### Task item:
Each line of the data below goes into the copy exactly; pictures do not.

___ Task inputs

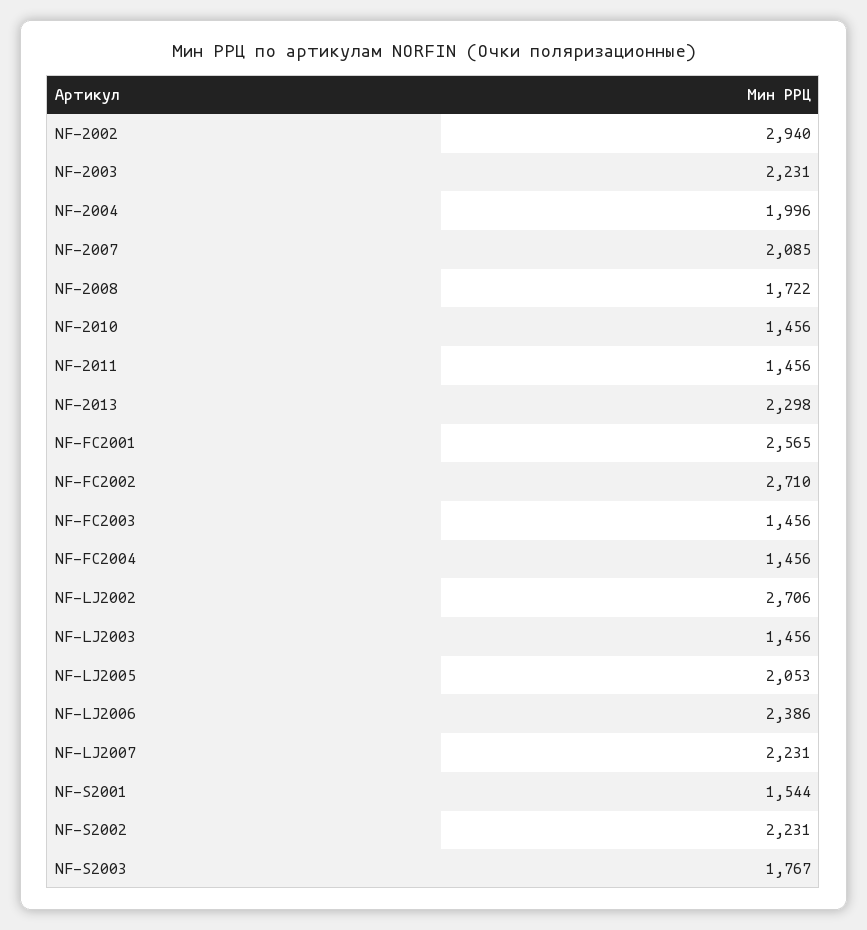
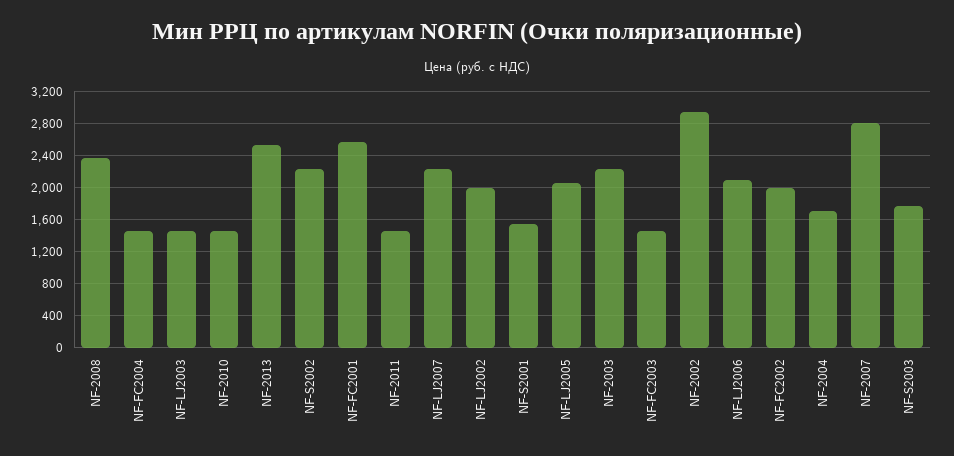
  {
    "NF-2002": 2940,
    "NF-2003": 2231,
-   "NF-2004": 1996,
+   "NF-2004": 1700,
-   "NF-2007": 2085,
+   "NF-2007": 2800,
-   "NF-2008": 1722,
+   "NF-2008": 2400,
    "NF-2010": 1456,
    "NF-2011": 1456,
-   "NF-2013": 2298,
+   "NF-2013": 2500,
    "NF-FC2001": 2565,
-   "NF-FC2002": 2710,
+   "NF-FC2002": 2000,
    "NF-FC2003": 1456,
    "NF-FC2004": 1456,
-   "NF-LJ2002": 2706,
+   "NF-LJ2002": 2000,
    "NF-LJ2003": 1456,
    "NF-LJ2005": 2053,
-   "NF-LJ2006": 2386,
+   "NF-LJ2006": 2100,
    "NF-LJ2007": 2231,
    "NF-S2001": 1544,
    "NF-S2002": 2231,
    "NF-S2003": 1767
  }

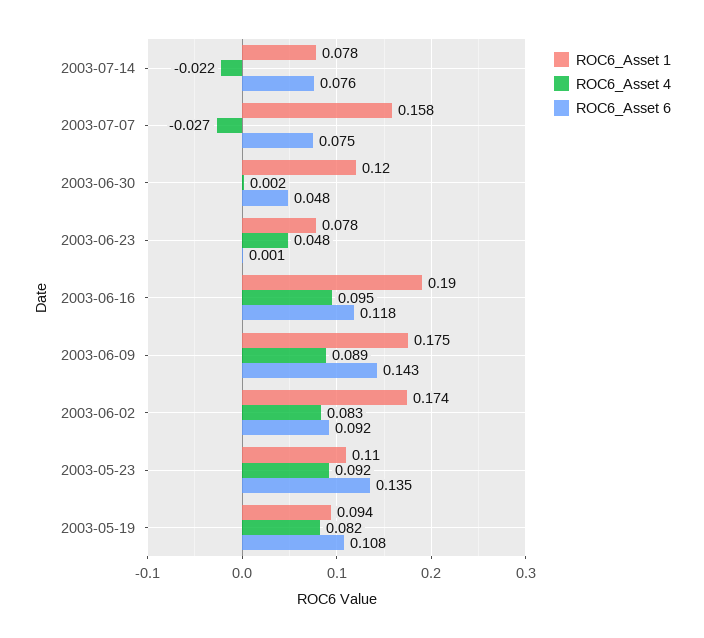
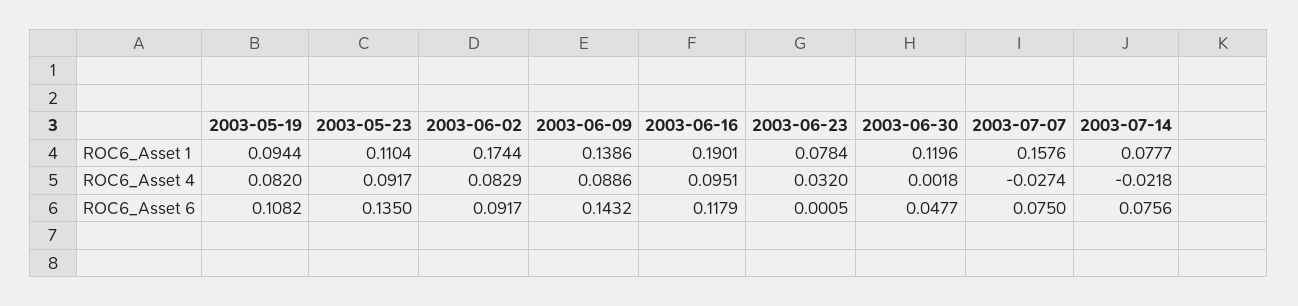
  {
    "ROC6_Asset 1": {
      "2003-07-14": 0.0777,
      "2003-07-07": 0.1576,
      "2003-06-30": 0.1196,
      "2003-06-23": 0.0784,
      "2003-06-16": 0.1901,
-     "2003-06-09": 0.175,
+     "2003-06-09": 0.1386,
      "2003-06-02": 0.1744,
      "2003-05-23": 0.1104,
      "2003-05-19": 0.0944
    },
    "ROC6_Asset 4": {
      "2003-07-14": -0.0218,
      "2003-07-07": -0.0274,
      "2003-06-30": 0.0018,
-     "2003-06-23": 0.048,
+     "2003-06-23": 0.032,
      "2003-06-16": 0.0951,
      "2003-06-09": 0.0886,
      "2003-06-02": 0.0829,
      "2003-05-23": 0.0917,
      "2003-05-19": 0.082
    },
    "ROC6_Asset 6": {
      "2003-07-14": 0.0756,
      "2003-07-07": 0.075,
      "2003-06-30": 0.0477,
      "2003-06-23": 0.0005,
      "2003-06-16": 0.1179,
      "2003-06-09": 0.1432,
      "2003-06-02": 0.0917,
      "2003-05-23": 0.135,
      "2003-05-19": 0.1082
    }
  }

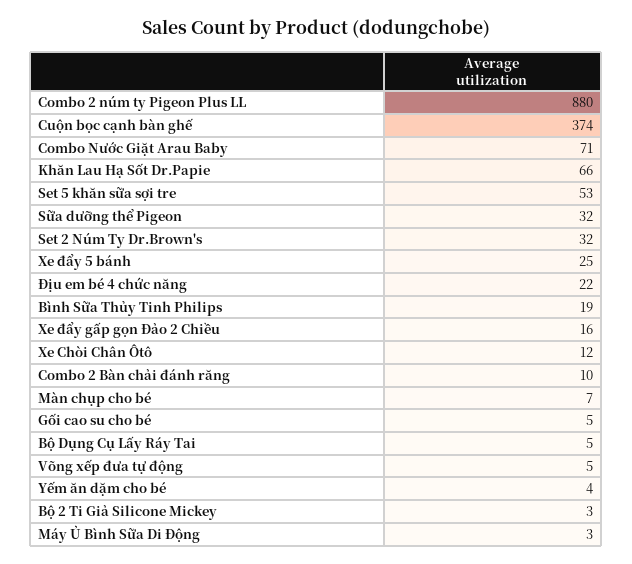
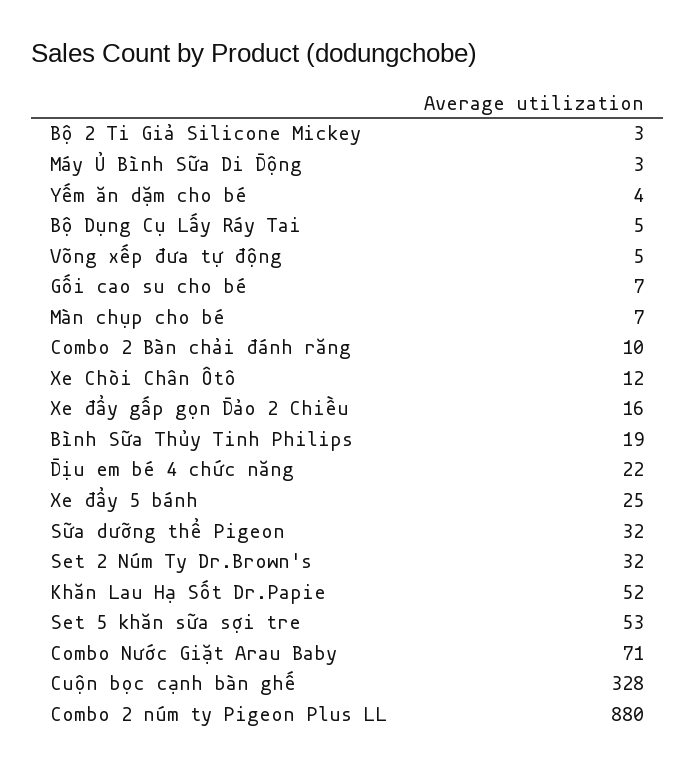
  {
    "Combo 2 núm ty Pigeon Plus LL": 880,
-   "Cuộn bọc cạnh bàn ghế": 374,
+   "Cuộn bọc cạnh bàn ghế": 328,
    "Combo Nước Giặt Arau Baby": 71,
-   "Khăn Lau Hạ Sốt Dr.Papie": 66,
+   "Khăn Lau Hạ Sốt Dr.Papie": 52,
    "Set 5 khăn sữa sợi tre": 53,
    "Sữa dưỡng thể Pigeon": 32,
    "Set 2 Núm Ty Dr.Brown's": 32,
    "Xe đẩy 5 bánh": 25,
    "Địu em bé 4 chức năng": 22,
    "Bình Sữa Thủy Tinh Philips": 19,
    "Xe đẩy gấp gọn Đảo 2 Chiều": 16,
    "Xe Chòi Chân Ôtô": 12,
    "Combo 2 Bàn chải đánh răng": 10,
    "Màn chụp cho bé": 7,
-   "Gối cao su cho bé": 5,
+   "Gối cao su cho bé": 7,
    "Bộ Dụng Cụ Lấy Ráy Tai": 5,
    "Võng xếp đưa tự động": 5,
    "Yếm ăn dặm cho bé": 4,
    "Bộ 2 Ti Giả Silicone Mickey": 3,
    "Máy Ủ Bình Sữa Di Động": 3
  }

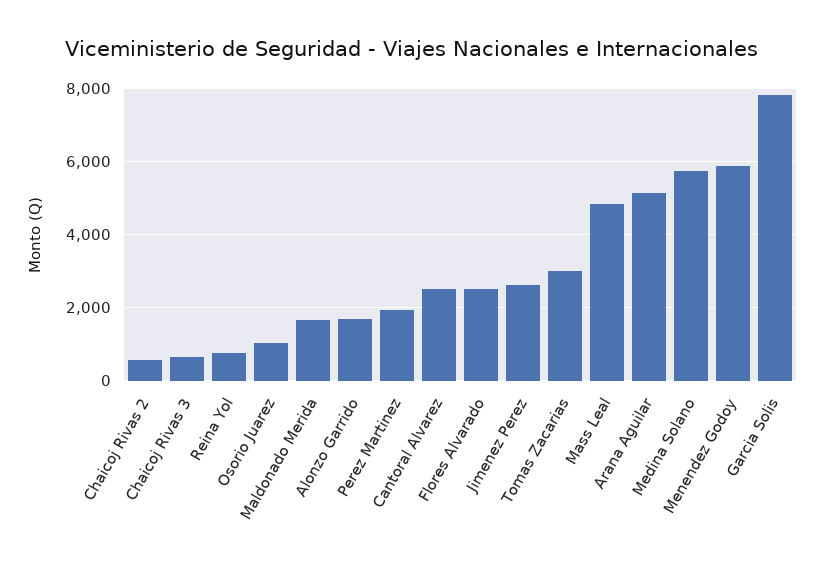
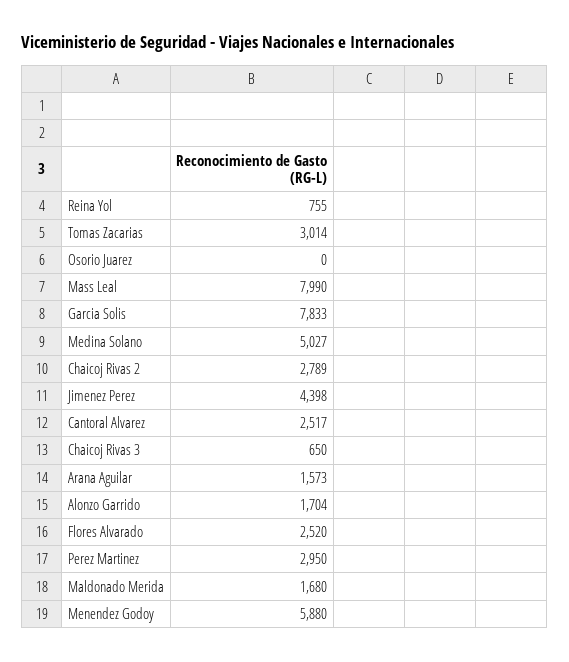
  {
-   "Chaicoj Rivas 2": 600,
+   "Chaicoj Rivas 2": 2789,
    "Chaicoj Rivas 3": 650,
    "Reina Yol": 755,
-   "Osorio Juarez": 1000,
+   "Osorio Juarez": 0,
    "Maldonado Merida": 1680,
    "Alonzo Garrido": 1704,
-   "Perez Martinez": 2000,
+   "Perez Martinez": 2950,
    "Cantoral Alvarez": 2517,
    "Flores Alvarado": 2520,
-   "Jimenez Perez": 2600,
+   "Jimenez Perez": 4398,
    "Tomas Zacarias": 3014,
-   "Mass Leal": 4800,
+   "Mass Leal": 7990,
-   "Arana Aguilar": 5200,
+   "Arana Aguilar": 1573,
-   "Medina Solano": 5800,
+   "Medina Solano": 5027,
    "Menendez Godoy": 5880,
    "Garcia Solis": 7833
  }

______

### Task solution:
  {
    "NF-2002": 2940,
    "NF-2003": 2231,
-   "NF-2004": 1996,
+   "NF-2004": 1700,
-   "NF-2007": 2085,
+   "NF-2007": 2800,
-   "NF-2008": 1722,
+   "NF-2008": 2400,
    "NF-2010": 1456,
    "NF-2011": 1456,
-   "NF-2013": 2298,
+   "NF-2013": 2500,
    "NF-FC2001": 2565,
-   "NF-FC2002": 2710,
+   "NF-FC2002": 2000,
    "NF-FC2003": 1456,
    "NF-FC2004": 1456,
-   "NF-LJ2002": 2706,
+   "NF-LJ2002": 2000,
    "NF-LJ2003": 1456,
    "NF-LJ2005": 2053,
-   "NF-LJ2006": 2386,
+   "NF-LJ2006": 2100,
    "NF-LJ2007": 2231,
    "NF-S2001": 1544,
    "NF-S2002": 2231,
    "NF-S2003": 1767
  }

  {
    "ROC6_Asset 1": {
      "2003-07-14": 0.0777,
      "2003-07-07": 0.1576,
      "2003-06-30": 0.1196,
      "2003-06-23": 0.0784,
      "2003-06-16": 0.1901,
-     "2003-06-09": 0.175,
+     "2003-06-09": 0.1386,
      "2003-06-02": 0.1744,
      "2003-05-23": 0.1104,
      "2003-05-19": 0.0944
    },
    "ROC6_Asset 4": {
      "2003-07-14": -0.0218,
      "2003-07-07": -0.0274,
      "2003-06-30": 0.0018,
-     "2003-06-23": 0.048,
+     "2003-06-23": 0.032,
      "2003-06-16": 0.0951,
      "2003-06-09": 0.0886,
      "2003-06-02": 0.0829,
      "2003-05-23": 0.0917,
      "2003-05-19": 0.082
    },
    "ROC6_Asset 6": {
      "2003-07-14": 0.0756,
      "2003-07-07": 0.075,
      "2003-06-30": 0.0477,
      "2003-06-23": 0.0005,
      "2003-06-16": 0.1179,
      "2003-06-09": 0.1432,
      "2003-06-02": 0.0917,
      "2003-05-23": 0.135,
      "2003-05-19": 0.1082
    }
  }

  {
    "Combo 2 núm ty Pigeon Plus LL": 880,
-   "Cuộn bọc cạnh bàn ghế": 374,
+   "Cuộn bọc cạnh bàn ghế": 328,
    "Combo Nước Giặt Arau Baby": 71,
-   "Khăn Lau Hạ Sốt Dr.Papie": 66,
+   "Khăn Lau Hạ Sốt Dr.Papie": 52,
    "Set 5 khăn sữa sợi tre": 53,
    "Sữa dưỡng thể Pigeon": 32,
    "Set 2 Núm Ty Dr.Brown's": 32,
    "Xe đẩy 5 bánh": 25,
    "Địu em bé 4 chức năng": 22,
    "Bình Sữa Thủy Tinh Philips": 19,
    "Xe đẩy gấp gọn Đảo 2 Chiều": 16,
    "Xe Chòi Chân Ôtô": 12,
    "Combo 2 Bàn chải đánh răng": 10,
    "Màn chụp cho bé": 7,
-   "Gối cao su cho bé": 5,
+   "Gối cao su cho bé": 7,
    "Bộ Dụng Cụ Lấy Ráy Tai": 5,
    "Võng xếp đưa tự động": 5,
    "Yếm ăn dặm cho bé": 4,
    "Bộ 2 Ti Giả Silicone Mickey": 3,
    "Máy Ủ Bình Sữa Di Động": 3
  }

  {
-   "Chaicoj Rivas 2": 600,
+   "Chaicoj Rivas 2": 2789,
    "Chaicoj Rivas 3": 650,
    "Reina Yol": 755,
-   "Osorio Juarez": 1000,
+   "Osorio Juarez": 0,
    "Maldonado Merida": 1680,
    "Alonzo Garrido": 1704,
-   "Perez Martinez": 2000,
+   "Perez Martinez": 2950,
    "Cantoral Alvarez": 2517,
    "Flores Alvarado": 2520,
-   "Jimenez Perez": 2600,
+   "Jimenez Perez": 4398,
    "Tomas Zacarias": 3014,
-   "Mass Leal": 4800,
+   "Mass Leal": 7990,
-   "Arana Aguilar": 5200,
+   "Arana Aguilar": 1573,
-   "Medina Solano": 5800,
+   "Medina Solano": 5027,
    "Menendez Godoy": 5880,
    "Garcia Solis": 7833
  }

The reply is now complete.